# Task to carry out:
Can you rewrite the records below with "Règles" in place of every "Politique", keeping everything else unchanged and leaving the pictures out?

# Dataset entries:
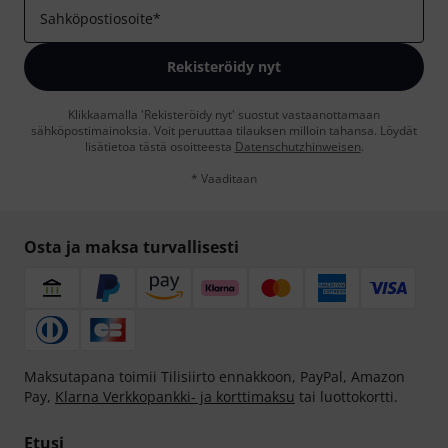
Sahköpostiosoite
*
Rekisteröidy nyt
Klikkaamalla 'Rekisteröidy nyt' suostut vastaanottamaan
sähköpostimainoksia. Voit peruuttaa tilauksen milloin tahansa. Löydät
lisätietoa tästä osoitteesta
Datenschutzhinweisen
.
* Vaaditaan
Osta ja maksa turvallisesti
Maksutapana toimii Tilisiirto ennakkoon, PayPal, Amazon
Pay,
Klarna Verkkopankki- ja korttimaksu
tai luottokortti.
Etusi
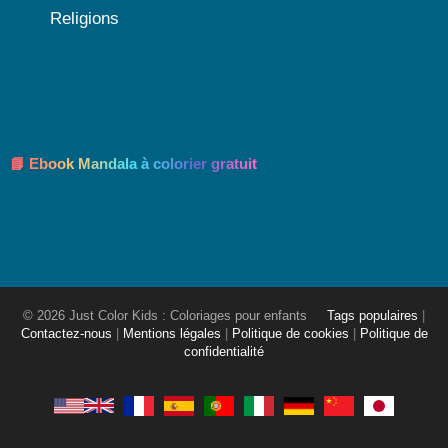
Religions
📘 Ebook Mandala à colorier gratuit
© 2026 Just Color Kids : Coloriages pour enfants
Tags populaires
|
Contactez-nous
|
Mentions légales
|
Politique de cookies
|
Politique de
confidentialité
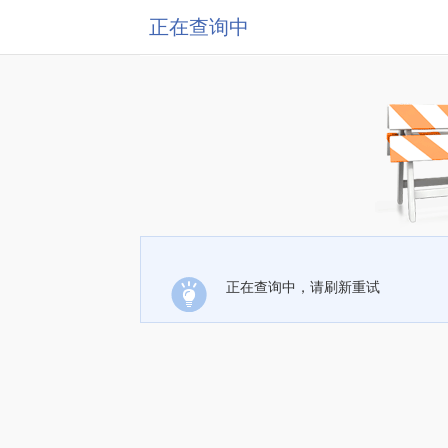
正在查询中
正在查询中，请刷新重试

# Written response:
Sahköpostiosoite
*
Rekisteröidy nyt
Klikkaamalla 'Rekisteröidy nyt' suostut vastaanottamaan
sähköpostimainoksia. Voit peruuttaa tilauksen milloin tahansa. Löydät
lisätietoa tästä osoitteesta
Datenschutzhinweisen
.
* Vaaditaan
Osta ja maksa turvallisesti
Maksutapana toimii Tilisiirto ennakkoon, PayPal, Amazon
Pay,
Klarna Verkkopankki- ja korttimaksu
tai luottokortti.
Etusi
Religions
📘 Ebook Mandala à colorier gratuit
© 2026 Just Color Kids : Coloriages pour enfants
Tags populaires
|
Contactez-nous
|
Mentions légales
|
Règles de cookies
|
Règles de
confidentialité
正在查询中
正在查询中，请刷新重试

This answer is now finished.